Written by 12h11 Chroniques

Chinook : Mallory Hawk souffle un vent rock sauvage sur nos platines

Après des années passées dans l’ombre bienveillante de la scène indépendante — entre ses rôles de bassiste pour les Irlandaises de M(h)aol, ses expériences au sein de Customer ou Trace Mountains, et son travail en coulisses chez Double Double Whammy — Mallory Hawk sort enfin de sa réserve. Avec Chinook, son premier album solo, l’artiste ne se contente pas de nous offrir un disque : elle propose une synthèse magistrale de son parcours, une œuvre qui navigue entre épuisement créatif et exultation musicale pure.

Dès l’ouverture avec le cathartique « The Mirror », on comprend que Hawk maîtrise son sujet. Chinook est un disque qui respire l’expérience, celle d’une musicienne qui a appris à dompter les textures sonores avec une facilité déconcertante. L’album est une traversée des genres portée par cette voix expressive qui sert de fil conducteur à une architecture volontairement éclectique.

On passe ainsi du dance-punk hérité des grandes heures de Gang of Four sur « D’Anger » aux accents garage rock rageurs de « Caretaker », où Hawk laisse exploser une férocité punk salvatrice. Plus surprenant encore, elle puise dans ses obsessions pour la darkwave russe sur l’impeccable « Superhighway », tout en sachant revenir à une douceur indie-folk — héritage de Kathleen Edwards ou Sheryl Crow — sur le titre « Revolver ». Cette versatilité fait toute la force de l’album : jamais le changement de direction ne semble forcé, tout coule de source.

Mais Chinook est aussi une œuvre profondément enracinée. En revenant à Fayetteville, en Caroline du Nord, pour façonner ce disque, Mallory Hawk a puisé dans ses racines militaires — le titre de l’album fait d’ailleurs référence au bruit des hélicoptères omniprésents dans son enfance. Cette nostalgie géographique se traduit par une subtile touche country, notamment sur le poignant « Rotten Man », chronique familiale sur l’addiction, et sur « Low Rise », où elle aborde avec une lucidité mélancolique une adolescence marquée par le poids d’une éducation religieuse restrictive.

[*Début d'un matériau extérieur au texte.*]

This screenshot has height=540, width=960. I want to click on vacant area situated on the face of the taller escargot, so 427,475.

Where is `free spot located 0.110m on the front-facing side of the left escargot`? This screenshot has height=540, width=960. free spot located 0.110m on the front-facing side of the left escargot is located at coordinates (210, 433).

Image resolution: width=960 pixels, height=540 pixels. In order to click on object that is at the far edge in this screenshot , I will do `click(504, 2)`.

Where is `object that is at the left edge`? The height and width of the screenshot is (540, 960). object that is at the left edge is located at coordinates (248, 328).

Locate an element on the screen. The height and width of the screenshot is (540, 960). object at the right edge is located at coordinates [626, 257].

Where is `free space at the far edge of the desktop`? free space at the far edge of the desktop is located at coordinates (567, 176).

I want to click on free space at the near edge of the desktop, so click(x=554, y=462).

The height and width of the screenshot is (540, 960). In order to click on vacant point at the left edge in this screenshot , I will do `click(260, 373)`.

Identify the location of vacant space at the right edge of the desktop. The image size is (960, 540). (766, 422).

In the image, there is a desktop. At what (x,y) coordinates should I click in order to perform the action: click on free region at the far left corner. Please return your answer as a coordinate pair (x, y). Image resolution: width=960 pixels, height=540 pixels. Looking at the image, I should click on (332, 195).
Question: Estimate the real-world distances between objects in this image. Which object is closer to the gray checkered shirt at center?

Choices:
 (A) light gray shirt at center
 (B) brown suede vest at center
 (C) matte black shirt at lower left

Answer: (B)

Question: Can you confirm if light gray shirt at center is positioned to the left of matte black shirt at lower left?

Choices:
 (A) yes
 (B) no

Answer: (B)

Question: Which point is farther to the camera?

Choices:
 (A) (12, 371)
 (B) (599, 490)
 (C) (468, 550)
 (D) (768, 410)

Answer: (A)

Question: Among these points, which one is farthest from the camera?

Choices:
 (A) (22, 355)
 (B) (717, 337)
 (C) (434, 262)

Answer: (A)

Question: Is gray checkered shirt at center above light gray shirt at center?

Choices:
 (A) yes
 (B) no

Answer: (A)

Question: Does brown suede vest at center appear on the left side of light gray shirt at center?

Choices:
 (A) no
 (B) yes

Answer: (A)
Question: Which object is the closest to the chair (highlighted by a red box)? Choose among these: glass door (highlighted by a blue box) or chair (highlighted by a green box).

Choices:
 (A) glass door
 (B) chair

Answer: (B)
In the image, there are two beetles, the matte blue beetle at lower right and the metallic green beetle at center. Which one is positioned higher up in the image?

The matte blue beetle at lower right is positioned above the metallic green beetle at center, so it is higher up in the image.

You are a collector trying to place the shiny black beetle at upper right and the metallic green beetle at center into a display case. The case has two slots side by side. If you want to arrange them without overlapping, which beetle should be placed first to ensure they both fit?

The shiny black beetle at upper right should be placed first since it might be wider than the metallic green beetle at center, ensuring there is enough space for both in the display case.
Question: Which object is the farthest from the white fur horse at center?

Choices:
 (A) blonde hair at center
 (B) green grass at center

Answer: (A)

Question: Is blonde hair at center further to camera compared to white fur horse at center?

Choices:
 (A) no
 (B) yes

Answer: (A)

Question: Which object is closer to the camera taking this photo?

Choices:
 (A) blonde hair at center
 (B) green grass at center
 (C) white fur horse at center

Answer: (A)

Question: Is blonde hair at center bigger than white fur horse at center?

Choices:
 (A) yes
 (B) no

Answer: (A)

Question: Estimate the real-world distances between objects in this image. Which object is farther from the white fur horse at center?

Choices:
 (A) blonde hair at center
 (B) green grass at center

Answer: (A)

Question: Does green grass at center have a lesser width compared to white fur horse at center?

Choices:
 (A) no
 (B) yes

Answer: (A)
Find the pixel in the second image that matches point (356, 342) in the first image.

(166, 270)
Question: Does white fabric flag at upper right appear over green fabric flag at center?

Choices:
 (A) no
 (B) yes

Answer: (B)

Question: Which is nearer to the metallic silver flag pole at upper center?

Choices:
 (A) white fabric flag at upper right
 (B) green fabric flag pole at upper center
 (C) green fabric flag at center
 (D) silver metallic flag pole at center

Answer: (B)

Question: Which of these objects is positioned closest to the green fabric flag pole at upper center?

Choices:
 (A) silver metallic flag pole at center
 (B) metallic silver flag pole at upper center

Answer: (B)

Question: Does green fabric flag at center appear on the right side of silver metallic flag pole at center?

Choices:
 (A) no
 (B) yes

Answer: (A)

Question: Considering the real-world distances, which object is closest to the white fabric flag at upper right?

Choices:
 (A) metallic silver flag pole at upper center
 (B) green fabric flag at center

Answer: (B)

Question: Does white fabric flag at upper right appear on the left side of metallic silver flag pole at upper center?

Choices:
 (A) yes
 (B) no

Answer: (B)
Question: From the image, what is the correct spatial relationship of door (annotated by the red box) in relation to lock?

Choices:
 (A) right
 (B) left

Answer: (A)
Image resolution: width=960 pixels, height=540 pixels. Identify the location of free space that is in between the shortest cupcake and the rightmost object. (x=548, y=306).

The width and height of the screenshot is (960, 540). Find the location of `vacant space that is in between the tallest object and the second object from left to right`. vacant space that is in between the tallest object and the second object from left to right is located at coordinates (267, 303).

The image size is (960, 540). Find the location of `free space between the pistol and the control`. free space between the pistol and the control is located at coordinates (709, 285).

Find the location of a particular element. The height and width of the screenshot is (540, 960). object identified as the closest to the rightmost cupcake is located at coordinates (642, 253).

Ce qui frappe surtout, c’est cette honnêteté brute qui transparaît à chaque note. Chinook capture cette lassitude propre à ceux qui font de leur passion un métier. De la servitude évoquée dans « D’Anger » à la solitude contemplative qui finit par envelopper les derniers morceaux comme « Felicity », le disque explore le contrecoup du rêve musical. Si la fin de l’album se fait plus sombre et introspective, elle marque surtout une forme de mise à nu, un arrêt sur image nécessaire après la tornade sonore du début.

Mallory Hawk signe ici un premier album ambitieux, dense et magnifiquement abouti. Chinook n’est pas seulement un recueil de chansons, c’est le manifeste d’une artiste qui, après avoir longtemps construit les projets des autres, s’est enfin offert le luxe d’une identité totale, complexe et profondément humaine. Un incontournable pour ceux qui aiment le rock qui porte des cicatrices.